Our proposal would simply allow an individual the choice to either pay taxes at the current seven percent, or forgo exemptions and pay 3.4 percent. The choice would be the taxpayers’, and it allows you to avoid the endless debates that stall tax reform. Most people like the idea of moving to a flat tax, but the general public does not drive the inner workings of the tax writing process. Those debates are driven by a long list of constituencies that lose or make money with each exemption in the code, and these voices collectively make changes to our overall code near impossible.

So our reform is premised on what we all seem to want these days – a choice. This is where the cigarette tax comes in, because rather than taking that money to grow government we apply it to lowering the marginal rate. And since all taxes are not created equally, raising our lowest in the nation cigarette tax of 7 cents a pack by a relatively modest 30 cents to us seems good policy. This is particularly true in our instance since anything that does not keep the haul to government the same is dead on arrival with the head of Senate finance – and this proposal simply swaps the money from the cigarette tax for the income tax. This is also true because if the cigarette tax is bound to go up – the only question is what for, more government or a lower tax option? 

A 3.4 percent flat tax would mean that people in the top income bracket – in our case those making more than $12,850 per year  – could see their income tax rate cut by half.

In short, a lowered and flattened tax represents a significant step towards making our economy more attractive, and in this debate it would be hard to improve on the words of Rhode Island House Speaker William Murphy – a Democrat. The goal of the flat tax, he said, “is to put more money directly in people’s pockets both by giving relief to those who need it and by making Rhode Island a more attractive place for business.”

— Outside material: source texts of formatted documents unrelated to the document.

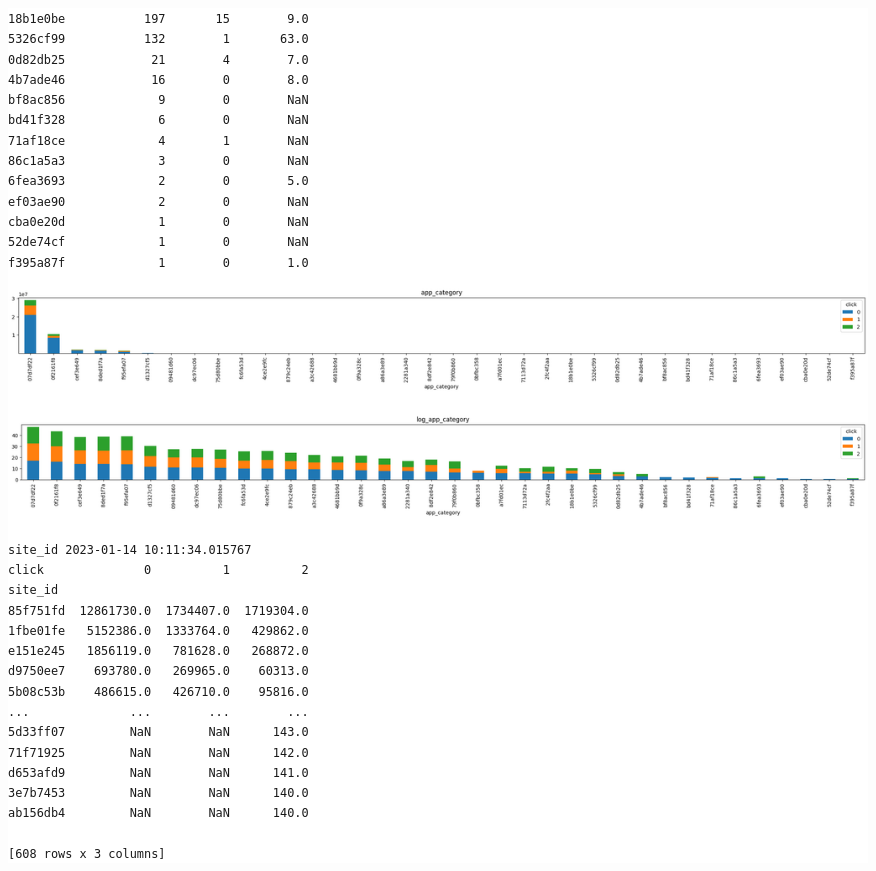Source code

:     18b1e0be           197       15        9.0
    5326cf99           132        1       63.0
    0d82db25            21        4        7.0
    4b7ade46            16        0        8.0
    bf8ac856             9        0        NaN
    bd41f328             6        0        NaN
    71af18ce             4        1        NaN
    86c1a5a3             3        0        NaN
    6fea3693             2        0        5.0
    ef03ae90             2        0        NaN
    cba0e20d             1        0        NaN
    52de74cf             1        0        NaN
    f395a87f             1        0        1.0
    


    
![png](output_7_49.png)
    



    
![png](output_7_50.png)
    


    site_id 2023-01-14 10:11:34.015767
    click              0          1          2
    site_id                                   
    85f751fd  12861730.0  1734407.0  1719304.0
    1fbe01fe   5152386.0  1333764.0   429862.0
    e151e245   1856119.0   781628.0   268872.0
    d9750ee7    693780.0   269965.0    60313.0
    5b08c53b    486615.0   426710.0    95816.0
    ...              ...        ...        ...
    5d33ff07         NaN        NaN      143.0
    71f71925         NaN        NaN      142.0
    d653afd9         NaN        NaN      141.0
    3e7b7453         NaN        NaN      140.0
    ab156db4         NaN        NaN      140.0
    
    [608 rows x 3 columns]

Given the importance of human imagination, and the freedom necessary to see it flourish - not to mention the fact that we’re now competing against economies literally all over the world - the time to re-think our tax structure is now. The flat tax seems a great place to start because I believe systems that maximize human freedom win - and that this would be a win for South Carolina. What you think will drive what comes next on this, and so I’d ask you make your voice heard in the flat tax debate.